BROOKLYN, N.Y. - The suspect arrested in the Brooklyn subway shooting that left 10 people wounded by gunfire also left behind a trove of angry YouTube videos, ranting about race, violence and his struggles with mental illness. Police are studying them for a possible motive.
So is there any way to see something like this coming and intervene?
We see so much on the internet, but when should we say something?
"They do, in some areas, monitor keywords, but again, there’s so much, it’s actually impossible for the law enforcement community to be monitoring it," said Brian Dorow, former deputy assistant secretary for the U.S. Department of Homeland Security.
Frank James' videos, now removed from YouTube, are often rambling, with a recurring theme of violence, including news coverage on subway violence, stories from Milwaukee, where he recently lived and the war in Ukraine.
"I know that would be best – if nuclear devices would drop in, all the mankind was wiped out," said James in one of the videos.

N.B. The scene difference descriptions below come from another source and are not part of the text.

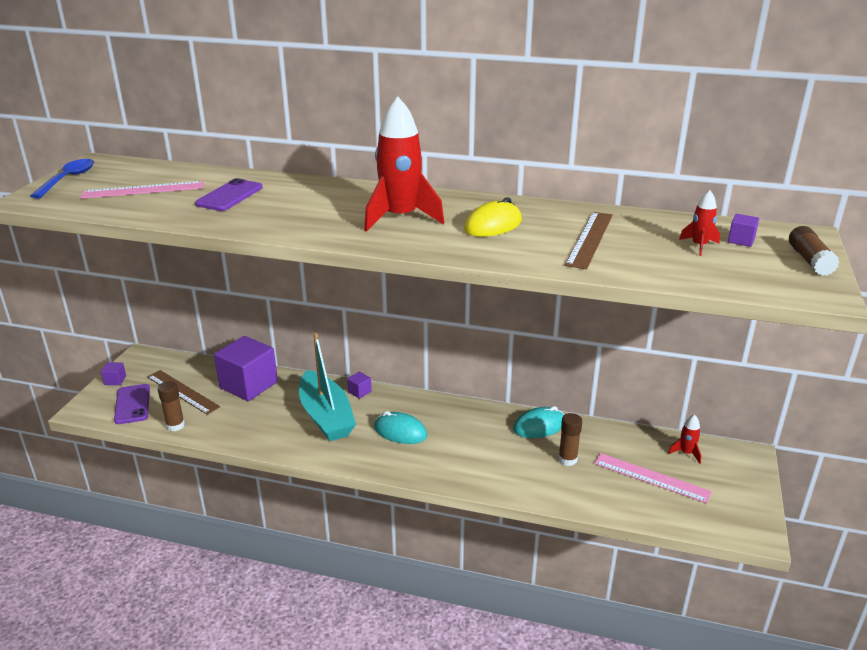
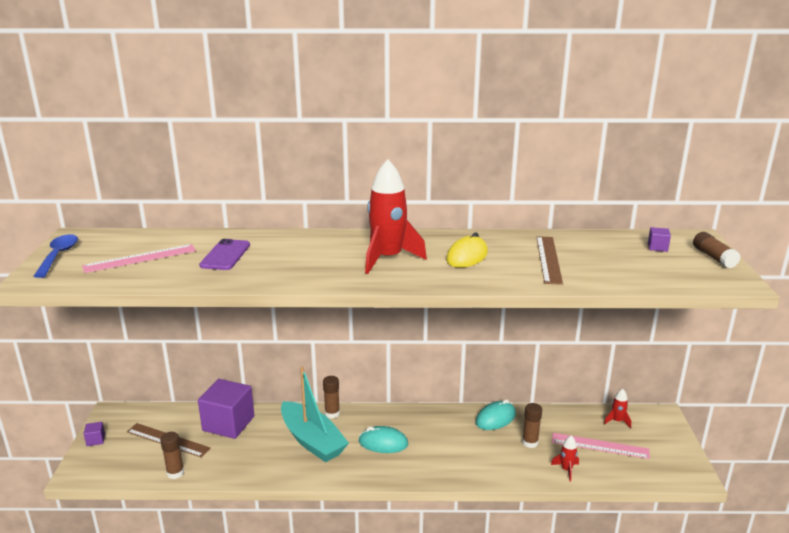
camera: 15 degrees left, 5 degrees down
(132, 404) = (123, 460): purple phone -> none
(359, 392) = (332, 413): purple cube -> brown glue stick
(699, 246) = (631, 255): red rocket -> red rocket (566, 470)

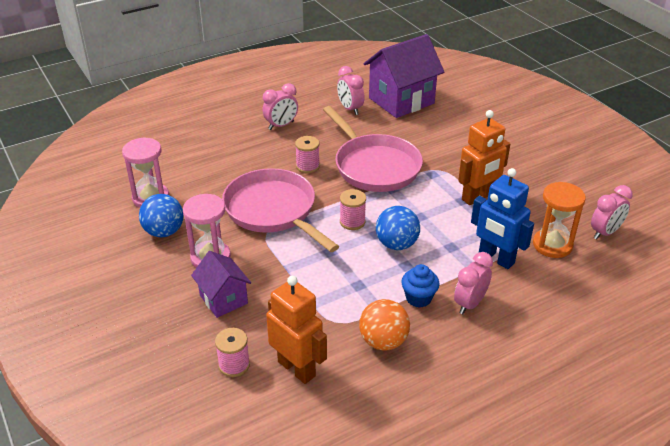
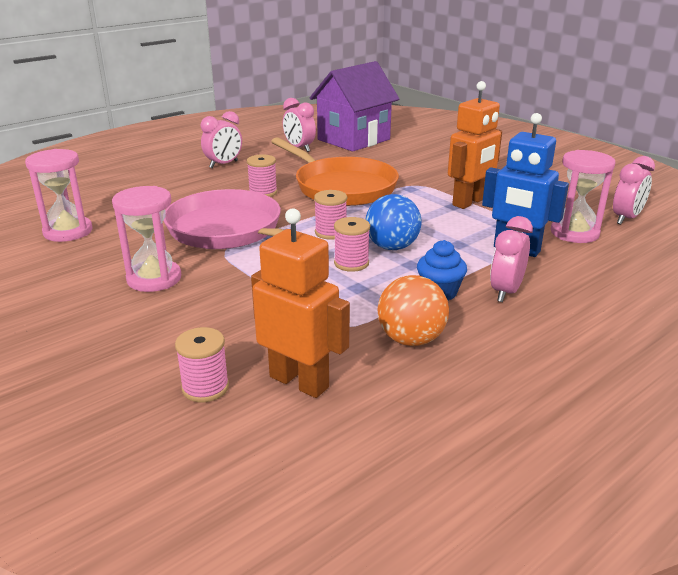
camera: 10 degrees left, 10 degrees down
(164, 232) = (88, 260): blue ball -> none
(223, 299) = (178, 318): purple house -> none
(360, 259) = (351, 263): none -> pink spool
(374, 166) = (341, 187): pink pan -> orange pan
(552, 245) = (574, 233): orange hourglass -> pink hourglass

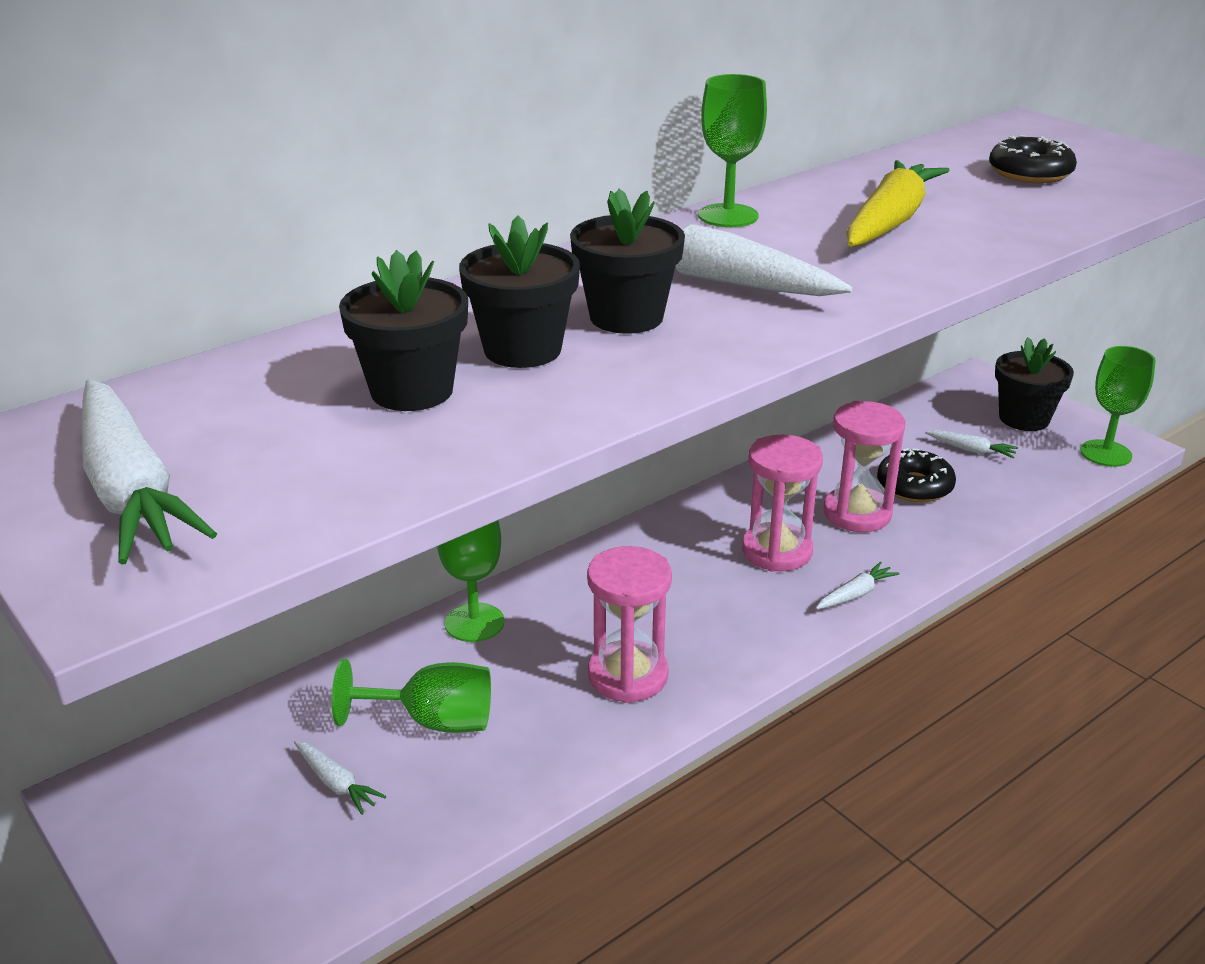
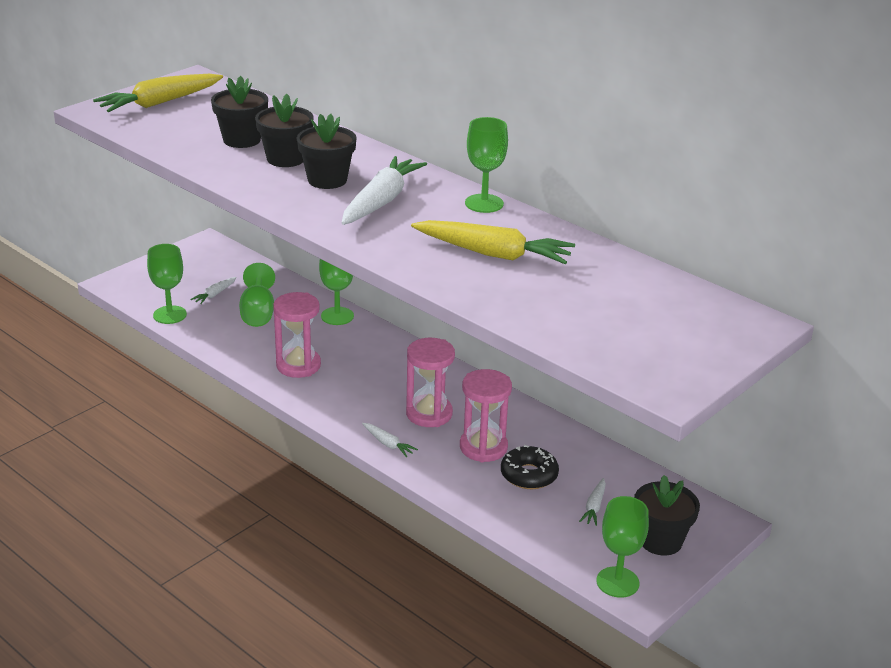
camera: 80 degrees right, 0 degrees up
(131, 490) = (160, 103): white carrot -> yellow carrot
(397, 857) = (170, 315): none -> green goblet
(1030, 173) = (620, 312): black donut -> none

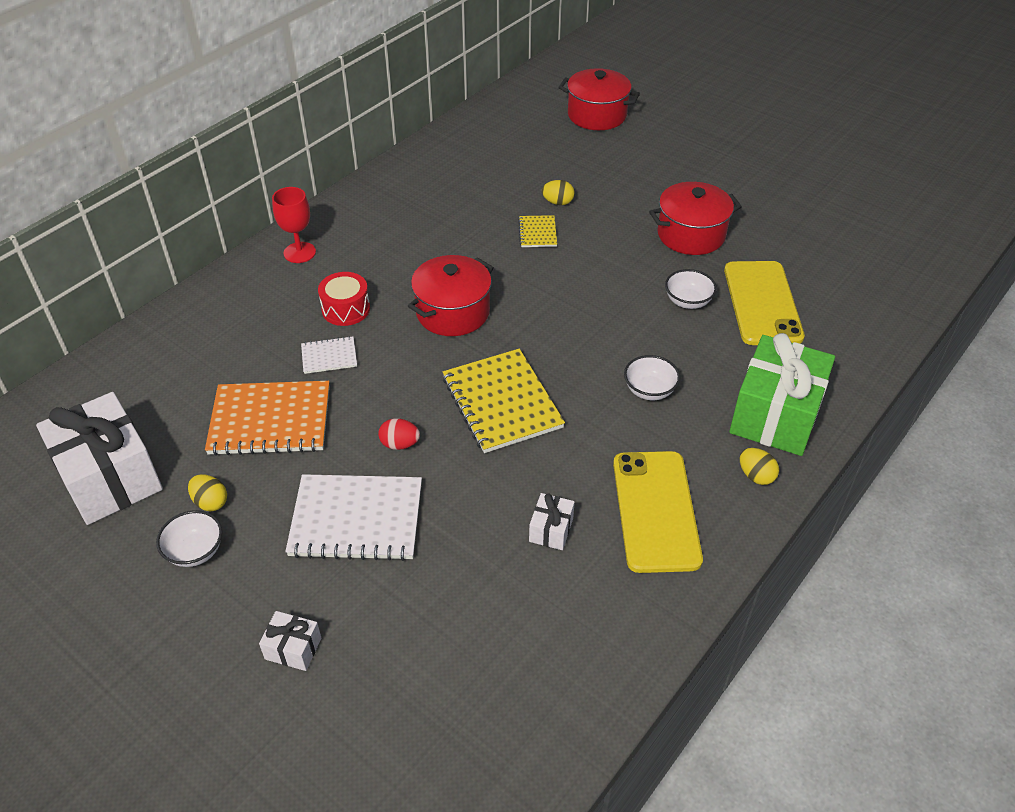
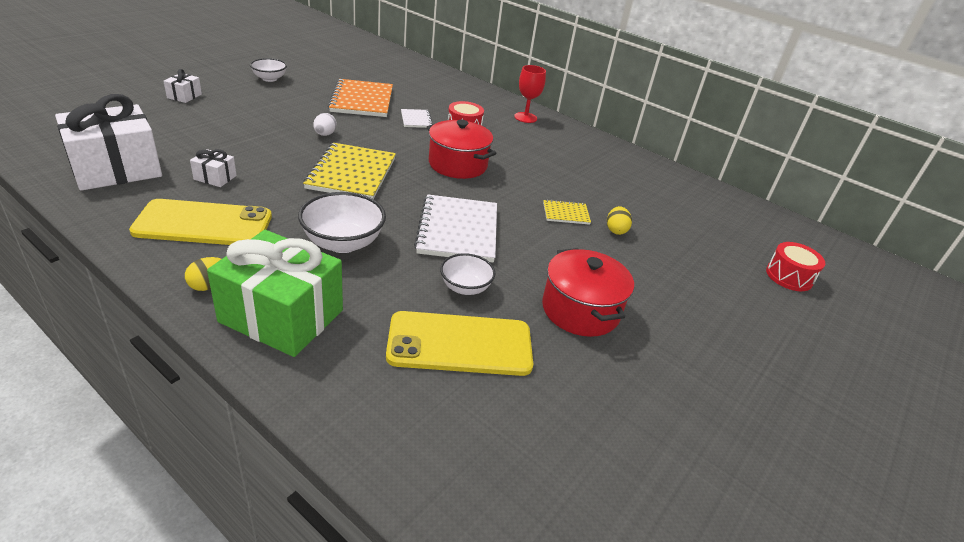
camera: 85 degrees right, 10 degrees down
(110, 477) = (333, 64): white gift -> white gift (116, 169)
(210, 502) = (303, 83): yellow egg -> none
(356, 519) = (267, 117): white notebook -> white notebook (458, 230)
(400, 444) = (325, 134): red egg -> white egg
(502, 402) = (352, 173): yellow notebook -> yellow notebook turned 60 degrees counterclockwise
(597, 115) = (789, 276): red pot -> red drum
(649, 390) = (343, 243): white bowl -> white bowl, size x1.60

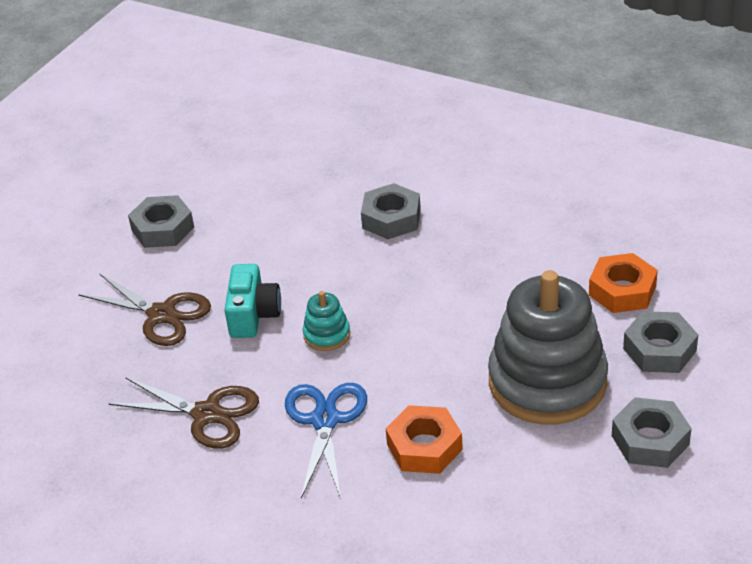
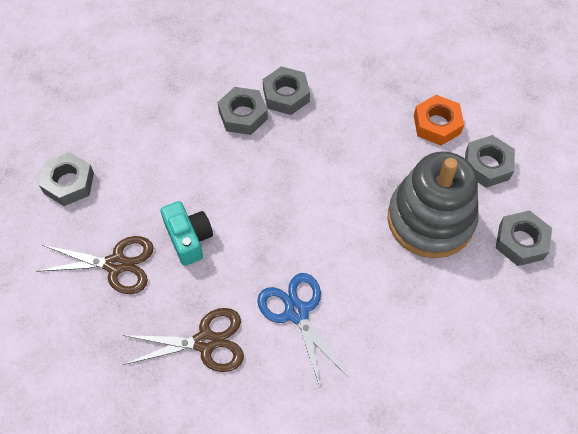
camera: 30 degrees left, 20 degrees up
(327, 335) = (254, 236): turquoise stacking toy -> none
(424, 447) = (379, 307): orange nut -> none
(454, 213) = (286, 95): none -> grey nut

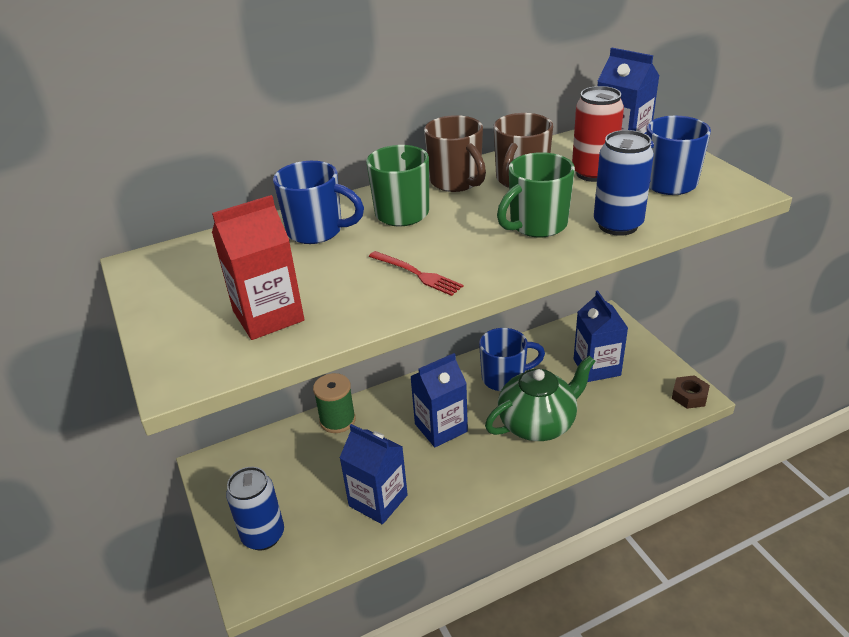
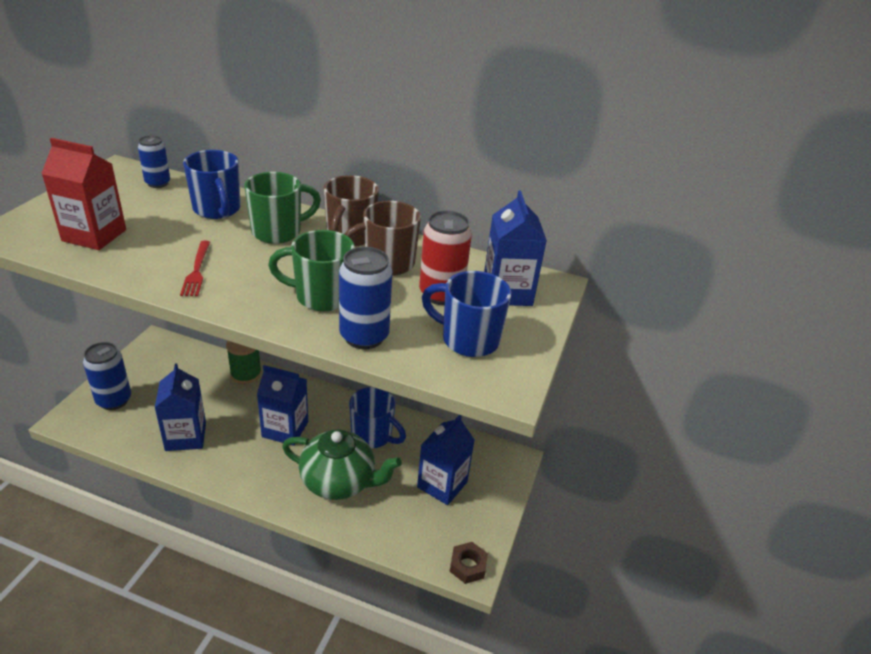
camera: 40 degrees right, 0 degrees up
(211, 249) = (158, 183): none -> blue can

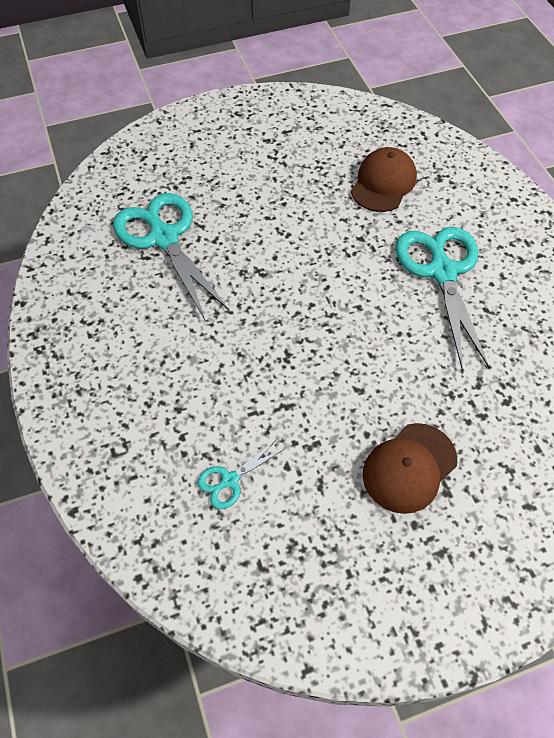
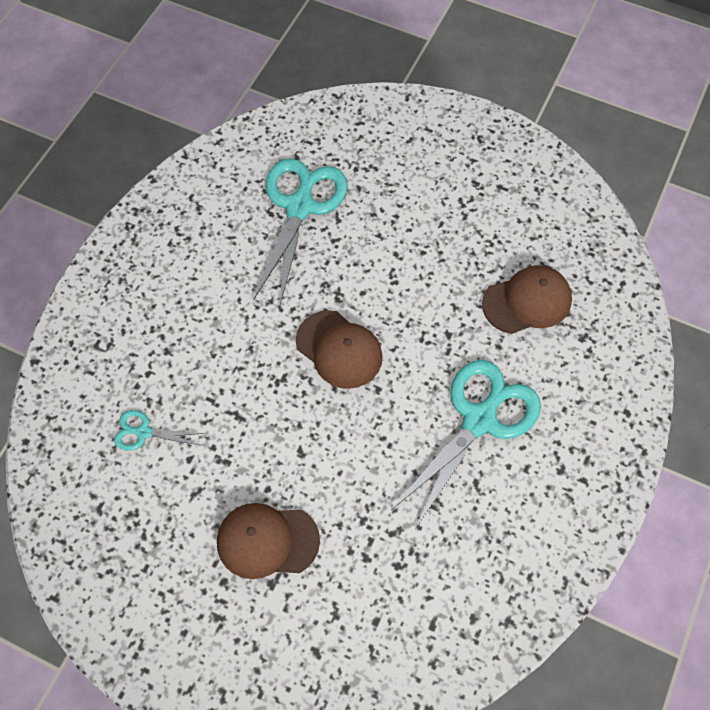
camera: 45 degrees right, 5 degrees up
(303, 304) = (339, 349): none -> brown cap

"It’s certainly alarming," said Dorow.
Dorow says red flags include escalating hateful or violent behavior online, specific details of a plan and talk of buying weapons.
"Does that make the hair on the back of your neck stand up?" said Dorow. "Instinctually, we know when something’s wrong."
But he says our instincts can also keep us from intervening.
"Always make that effort because you don’t know the outcome," said Dorow. "It could be that small nugget that person’s looking for to put them on a different track."
Whether it's reaching out to a person’s friend, family or law enforcement, Dorow says it comes down to the old saying: If you see something, say something.
"If it’s innocuous, no harm no foul, but if you can prevent the next mass shooting, that’s pretty significant," said Dorow.
In the videos, James talks about having post-traumatic stress disorder. His lawyers have requested a psychiatric evaluation for him.